The alarm over the sale of horsemeat first began when a Tesco frozen ‘Value’ beefburger was found to contain 29% horsemeat.
This was discovered during routine testing by the authorities, with the findings made public on January 15. Frozen burgers on sale at Aldi and Lidl were also affected.
Other burgers at Iceland were found to contain traces of horsemeat DNA, but there is no suspicion that the beef was substituted by horsemeat in those instances. This discovery of this low-level contamination – below 1% – was because of the sensitivity of the tests.
There was further alarm on Thursday when Findus announced it had found 60% to 100% levels of horsemeat in its 320g, 350g and 500g packs of frozen beef lasagne. Tesco removed all of these products from its shelves.
And on Friday, Aldi said 30% to 100% horsemeat had been found in its own-brand frozen beef lasagne and spaghetti bolognese. These have also been removed.
What other meat products could contain horsemeat instead of beef?

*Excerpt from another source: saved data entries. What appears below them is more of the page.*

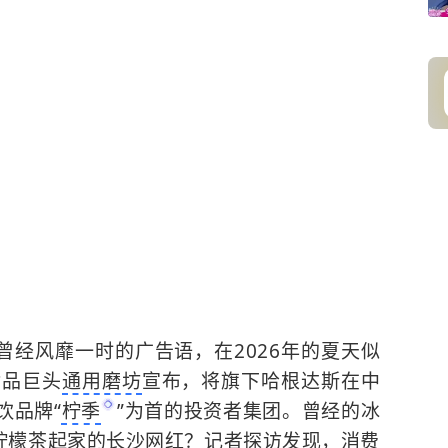
曾经风靡一时的广告语，在2026年的夏天似
食品巨头
通用磨坊
宣布，将旗下哈根达斯在中
饮品牌“
柠季
”为首的投资者集团。曾经的冰
卖柠檬茶起家的长沙网红？记者探访发现，消费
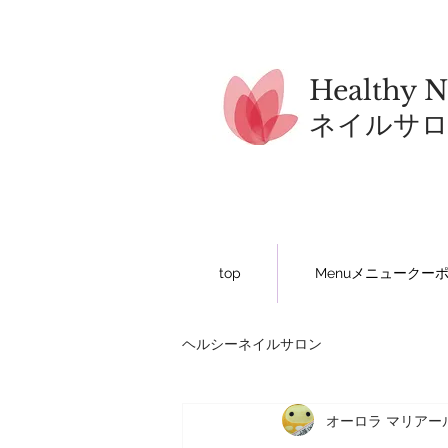
Healthy N
​ネイルサ
top
Menuメニュークー
ヘルシーネイルサロン
オーロラ マリアー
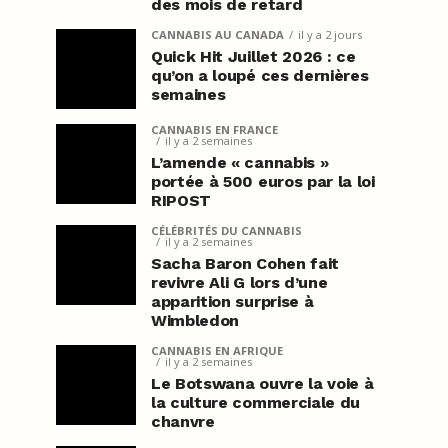
des mois de retard
CANNABIS AU CANADA
il y a 2 jours
Quick Hit Juillet 2026 : ce
qu’on a loupé ces dernières
semaines
CANNABIS EN FRANCE
il y a 2 semaines
L’amende « cannabis »
portée à 500 euros par la loi
RIPOST
CÉLÉBRITÉS DU CANNABIS
il y a 2 semaines
Sacha Baron Cohen fait
revivre Ali G lors d’une
apparition surprise à
Wimbledon
CANNABIS EN AFRIQUE
il y a 2 semaines
Le Botswana ouvre la voie à
la culture commerciale du
chanvre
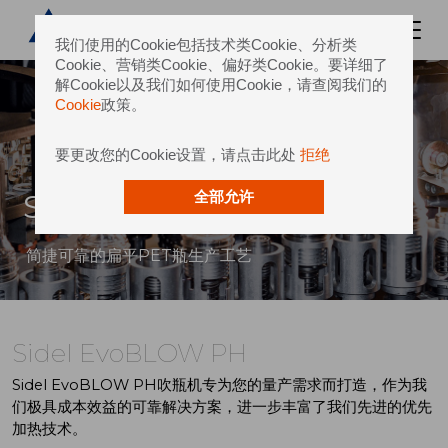
我们使用的Cookie包括技术类Cookie、分析类
Cookie、营销类Cookie、偏好类Cookie。要详细了
解Cookie以及我们如何使用Cookie，请查阅我们的
Cookie
政策。
要更改您的Cookie设置，请点击此处
拒绝
Sidel EvoBLOW PH
全部允许
简捷可靠的扁平PET瓶生产工艺
Sidel EvoBLOW PH
Sidel EvoBLOW PH吹瓶机专为您的量产需求而打造，作为我
们极具成本效益的可靠解决方案，进一步丰富了我们先进的优先
加热技术。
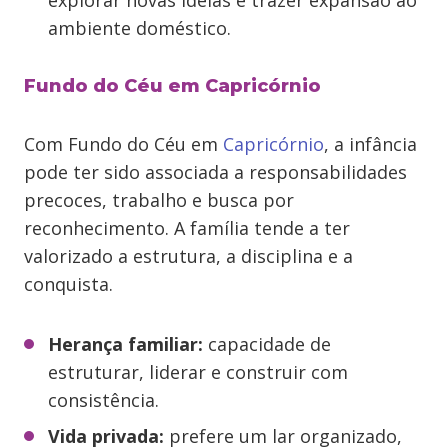
explorar novas ideias e trazer expansão ao
ambiente doméstico.
Fundo do Céu em Capricórnio
Com Fundo do Céu em
Capricórnio
, a infância
pode ter sido associada a responsabilidades
precoces, trabalho e busca por
reconhecimento. A família tende a ter
valorizado a estrutura, a disciplina e a
conquista.
Herança familiar:
capacidade de
estruturar, liderar e construir com
consistência.
Vida privada:
prefere um lar organizado,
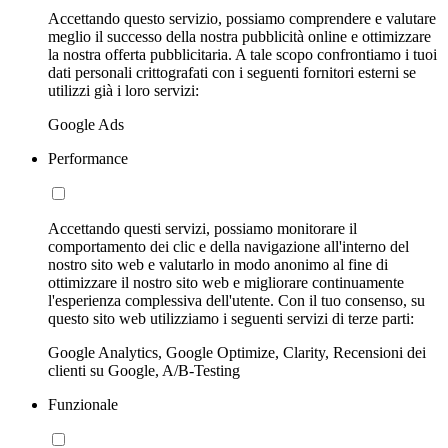
Accettando questo servizio, possiamo comprendere e valutare
meglio il successo della nostra pubblicità online e ottimizzare
la nostra offerta pubblicitaria. A tale scopo confrontiamo i tuoi
dati personali crittografati con i seguenti fornitori esterni se
utilizzi già i loro servizi:
Google Ads
Performance
Accettando questi servizi, possiamo monitorare il
comportamento dei clic e della navigazione all'interno del
nostro sito web e valutarlo in modo anonimo al fine di
ottimizzare il nostro sito web e migliorare continuamente
l'esperienza complessiva dell'utente. Con il tuo consenso, su
questo sito web utilizziamo i seguenti servizi di terze parti:
Google Analytics, Google Optimize, Clarity, Recensioni dei
clienti su Google, A/B-Testing
Funzionale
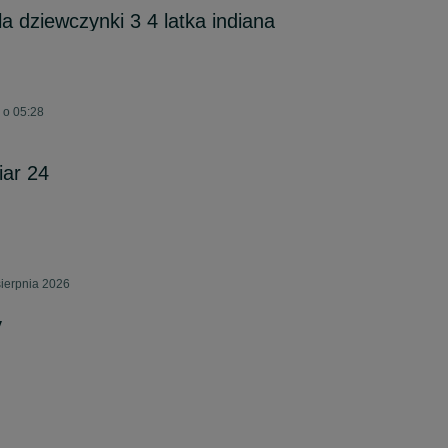
a dziewczynki 3 4 latka indiana
 o 05:28
iar 24
sierpnia 2026
y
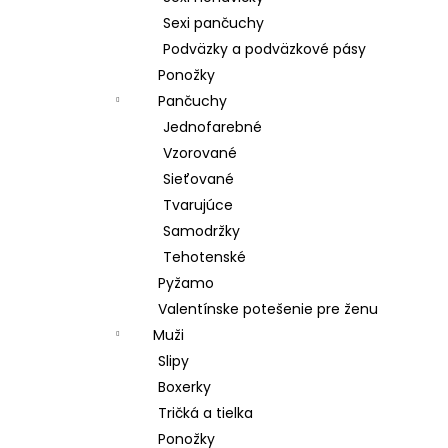
Sexi pančuchy
Podväzky a podväzkové pásy
Ponožky
Pančuchy
Jednofarebné
Vzorované
Sieťované
Tvarujúce
Samodržky
Tehotenské
Pyžamo
Valentínske potešenie pre ženu
Muži
Slipy
Boxerky
Tričká a tielka
Ponožky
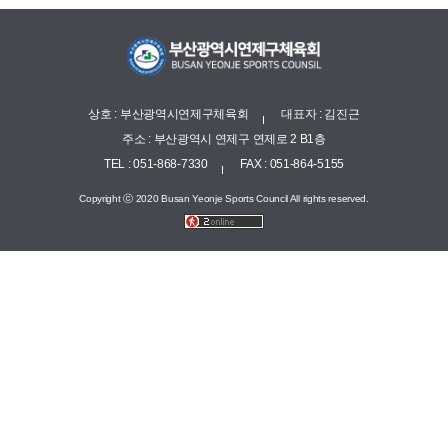
상호 : 부산광역시연제구체육회
대표자 : 김진근
주소 : 부산광역시 연제구 연제로 2 B1층
TEL : 051-868-7330
FAX : 051-864-5155
Copyright ⓒ 2020 Busan Yeonje Sports Council All rights reserved.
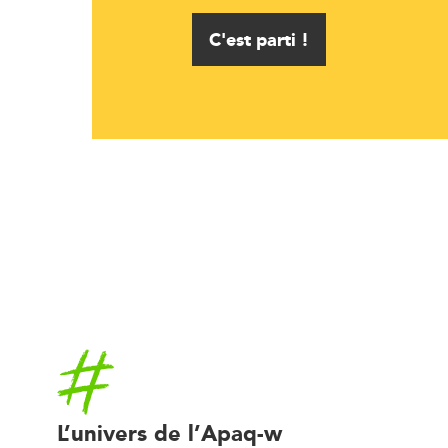
C'est parti !
Accueil
L’univers de l’Apaq-w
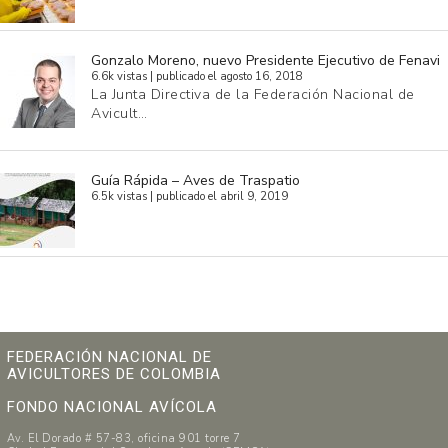
Gonzalo Moreno, nuevo Presidente Ejecutivo de Fenavi
6.6k vistas
|
publicado el agosto 16, 2018
La Junta Directiva de la Federación Nacional de
Avicult…
Guía Rápida – Aves de Traspatio
6.5k vistas
|
publicado el abril 9, 2019
FEDERACIÓN NACIONAL DE
AVICULTORES DE COLOMBIA
FONDO NACIONAL AVÍCOLA
Av. El Dorado # 57-83, oficina 901 torre 7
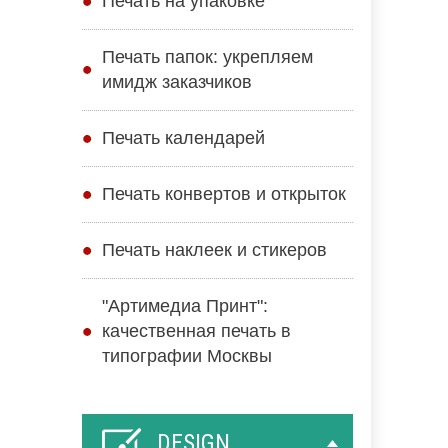
Печать на упаковке
Печать папок: укрепляем
имидж заказчиков
Печать календарей
Печать конвертов и открыток
Печать наклеек и стикеров
"Артимедиа Принт":
качественная печать в
типографии Москвы
DESIGN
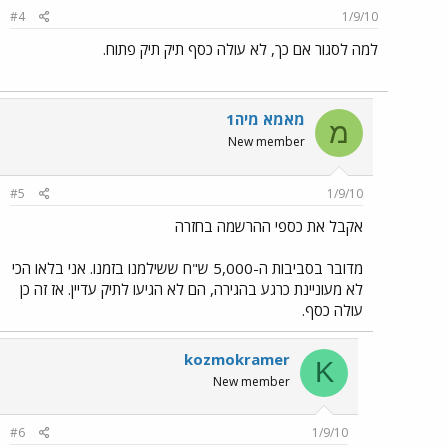
#4
1/9/10
למה לסגור אם כך, לא עולה כסף תיק תיק פתוח.
מאמא מיה1
מ
New member
#5
1/9/10
אקבל את כספי ההרשמה בחזרה
מדובר בסביבות ה-5,000 ש"ח ששילמנו בזמנו. אני בלאו הכי
לא מעוניינת כרגע בהגירה, הם לא הגיעו לתיק עדיין. אז זה כן
עולה כסף.
kozmokramer
K
New member
#6
1/9/10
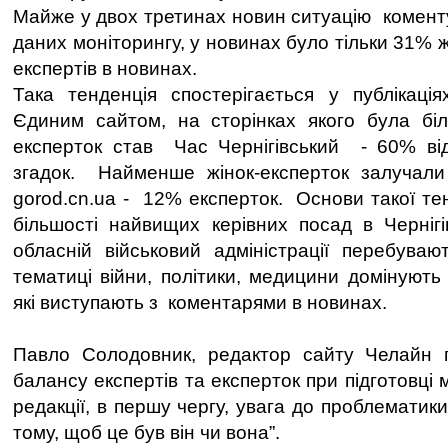
Майже у двох третинах новин ситуацію коменту
даних моніторингу, у новинах було тільки 31% ж
експертів в новинах.
Така тенденція спостерігається у публікація
Єдиним сайтом, на сторінках якого була біль
експерток став Час Чернігівський - 60% від 
згадок. Найменше жінок-експерток залучали
gorod.cn.ua - 12% експерток. Основи такої тен
більшості найвищих керівних посад в Чернігів
обласній військовий адміністрації перебуваю
тематиці війни, політики, медицини домінують 
які виступають з коментарями в новинах.
Павло Солодовник, редактор сайту Челайн г
балансу експертів та експерток при підготовці 
редакції, в першу чергу, увага до проблематики
тому, щоб це був він чи вона”.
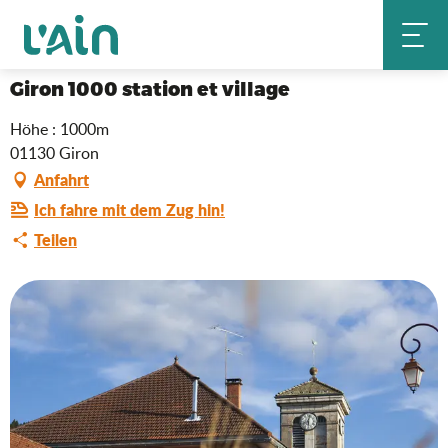
Aller
Giron 1000 station et village
Startseite
au
contenu
principal
Giron 1000 station et village
Höhe : 1000m
01130 Giron
Anfahrt
Ich fahre mit dem Zug hin!
Teilen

The products that are considered most at risk of horsemeat contamination are those made from a form of pulverised minced meat. This is known in the food industry as comminuted meat. So tests are under way on frozen and fresh burgers, meatballs, sausages, pies and ready meals such as lasagne, spaghetti bolognese, cottage pie and moussaka.
What should you do if you have a product containing horsemeat in your freezer?
You should return it to the store where you bought it. Supermarkets have agreed to accept returns with no questions asked and to refund customers.
How can you best avoid buying a contaminated product?
The best advice is to buy fresh raw meat at the supermarket or from a trusted butcher.
What about beef served in places such as hospitals, pubs, restaurants and cafés?
If you are in any doubt, ask at the outlet if they can guarantee their beef supplies.
THE FOUR WAYS TO TRACE A HORSE
There are four main ways to tell one horse from another. These are microchips, passports, the markings on a horse’s coat and its whorls, or the pattern its hair grows in.
Microchips with a barcode are implanted into the horse. Since 2009 all horses (and donkeys and ponies) should have a chip which has been put in by a vet.
This chip carries a unique number and is recorded by the Department of Agriculture as well as the relevant issuing body.
There are now seven issuing agencies in Ireland – one was closed by the Department of Agriculture for irregularities in October of last year.
Since 2004 horse owners should have a passport for each animal they own. Depending on the agency, these can be green, blue or plain white.
Green ones are issued to horses where the breeding of both father and mother can be traced. The passport states the breed of the horse as well as name and address of the owner, and carries the barcode to match the microchip in most cases.
The passport also contains a crucial section known as the Marking Chart. Vets must draw in distinctive markings and whorls on a chart – markings could be a different coloured shape on the horse’s back or white ‘socks’ on the lower legs.
Whorls in horses are as unique as fingerprints in humans – they happen when the hair in a small spot grows in a swirling shape and stands out from the rest of the horse’s coat.